MGP 9.1: US$20,000 for BlockX to build a web UI for the Hopper mixer

The ask

The team behind the Argent Wallet have developed a noncustodial Ethereum mixer named Hopper. This proposal seeks funding to grant the BlockX team US $20,000 (72 shares) to develop a web UI for Hopper.

Background

A mixer is a general term for a mechanism which breaks traceability between a sending address and destination address. Mixers are important as Ethereum transactions are public by default and susceptible to chain-analysis. This reduces users’ privacy.

Some mixers, like ETH-Mixer, are custodial, which means that they can spy on users, be shut down, or steal users’ funds. Others, which are under active development, are noncustodial, which means that they allow users to retain full control over their funds while providing privacy via cryptographic techniques.

There currently are two active efforts underway to develop a noncustodial mixer: The Hopper mixer and the Semaphore mixer.

The Hopper mixer contracts are already live on a testnet and have a working iOS user interface. Unfortunately, they do not support desktop browsers. This reduces the number of potential users and, in turn, its anonymity set.

The Semaphore mixer is still under development, and aims to deliver a web UI, smart contracts, and zk-SNARK circuits. The Semaphore team views the Hopper mixer as complementary and they hope to work together to benchmark both approaches, enhance research and development, and ideally converge on a single mixer.

As such, a web UI for Hopper is the lowest-hanging fruit. In the immediate term, it is the most cost-effective way to enhance privacy for the largest number of users in the shortest amount of time.

The selection process

After Vitalik published a technical proposal for a mixer in May 2019,  Ameen put out a call for candidates on social media for developers to be funded to build it. He subsequently got in touch with Wei Jie, who was already working on the Semaphore mixer. They interviewed 7 teams or individuals to understand their technical skills and time availability.

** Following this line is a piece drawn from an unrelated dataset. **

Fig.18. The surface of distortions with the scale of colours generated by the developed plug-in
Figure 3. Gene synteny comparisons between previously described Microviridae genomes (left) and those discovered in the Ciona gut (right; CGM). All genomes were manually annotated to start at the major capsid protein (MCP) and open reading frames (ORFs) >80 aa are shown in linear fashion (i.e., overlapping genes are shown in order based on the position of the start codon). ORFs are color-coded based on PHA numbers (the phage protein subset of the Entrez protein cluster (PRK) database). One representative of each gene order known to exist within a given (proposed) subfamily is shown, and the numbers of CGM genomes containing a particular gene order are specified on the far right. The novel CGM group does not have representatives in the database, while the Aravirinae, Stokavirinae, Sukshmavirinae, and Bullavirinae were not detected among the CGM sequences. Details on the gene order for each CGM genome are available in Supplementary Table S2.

They narrowed the field down to two teams, gave them a scope of work, and asked for time and cost estimates. Finally, they compared the quotes and chose BlockX Labs.

Qualifications

BlockX Labs is a Toronto, Canada based blockchain development shop with expertise in pushing technology and product boundaries. They have deployed over a dozen of applications to production for our clients throughout the globe. Below are some of the projects they have  deployed in just the last 12 months:

For this project, Jesse Abramowitz (blockchain developer) will be the main developer and Kush Patel (CTO) will oversee the technical architecture. They will be supported by other blockchain developers from BlockX for brainstorming, solutioning, and debugging of the project.

Share allocation

BlockX Labs’ ETH address to receive funds: 0x3274e22d86cc21778df15836833e147b1894d3e4

Scope of Work

Goals
Anyone with a modern desktop browser (e.g. Chrome 75) and a web3 wallet (MetaMask and WalletConnect) should be able to use a web interface to interact with the Hopper contracts already deployed on mainnet to mix their ETH.
This UI should be static so there’s no need for a backend server. Wei Jie (me) is working on a web UI for the Semaphore-based mixer, and we encourage as much code reuse as possible.

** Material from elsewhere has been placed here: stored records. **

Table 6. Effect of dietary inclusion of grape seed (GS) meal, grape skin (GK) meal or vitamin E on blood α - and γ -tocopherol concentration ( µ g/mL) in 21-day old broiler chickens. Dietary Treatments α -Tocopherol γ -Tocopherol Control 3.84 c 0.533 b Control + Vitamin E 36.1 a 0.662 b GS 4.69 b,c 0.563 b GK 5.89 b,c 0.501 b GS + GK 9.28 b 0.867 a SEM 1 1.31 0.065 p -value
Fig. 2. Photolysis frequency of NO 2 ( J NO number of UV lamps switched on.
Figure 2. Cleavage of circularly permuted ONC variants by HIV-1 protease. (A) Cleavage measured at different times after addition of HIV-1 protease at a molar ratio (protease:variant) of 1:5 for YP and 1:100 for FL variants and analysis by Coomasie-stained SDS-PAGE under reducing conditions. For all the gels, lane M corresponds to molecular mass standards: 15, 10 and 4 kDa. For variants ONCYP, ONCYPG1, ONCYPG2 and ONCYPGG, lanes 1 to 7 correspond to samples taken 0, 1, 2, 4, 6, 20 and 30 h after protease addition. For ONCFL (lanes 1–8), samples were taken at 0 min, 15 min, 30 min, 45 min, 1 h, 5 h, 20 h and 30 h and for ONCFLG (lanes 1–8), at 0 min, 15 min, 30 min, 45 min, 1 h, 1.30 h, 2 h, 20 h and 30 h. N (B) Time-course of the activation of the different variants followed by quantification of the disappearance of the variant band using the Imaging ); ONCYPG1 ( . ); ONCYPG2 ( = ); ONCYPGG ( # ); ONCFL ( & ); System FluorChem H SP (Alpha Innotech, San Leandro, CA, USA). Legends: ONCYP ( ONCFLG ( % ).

Subgoals (the ultimate goal broken down into parts)
  1. Deploy the Hopper contracts on a testnet and use this web UI to mix testnet ETH.
  1. To integrate this the JS prover which Haarold develops for the Hopper zk-SNARKS.
  1. The JS prover should be able to generate withdrawal proofs to let the user withdraw their funds into the destination address. Collaborate with Haarold on this as they’re the point-person for this component.
  1. Basic unit tests and integration tests of the prover.
  1. Documentation and source code
  1. Anyone running a modern version of Linux (e.g. the latest Ubuntu LTS) should be able to copy and paste up to 5 commands from a README or documentation file to build, run, and deploy the UI. See this README for an example of succinct but complete instructions for developers.
  1. The full source code of everything developed.
  1. A document with step-by-step instructions on how to use the web UI. Assume that the reader already owns ETH and knows how to use MetaMask to make transactions.
  1. Make changes to the web UI which WJ is working on for Semaphore as Hopper requires some custom UI work. WJ’s web UI should include the following and be ready by 12 July:
  1. Basic web3 wallet and network detection
  1. A page to deposit ETH and specify a destination address.
  1. A withdrawal page where the user sees a countdown timer in the UI to schedule withdrawals shortly after midnight UTC. So if the user deposits at 3pm UTC on 1 Jan, it will wait for 9 hours, plus 0-15 minutes, to withdraw the funds. The user has to keep the tab open so that the UI can automatically perform the withdrawal at midnight.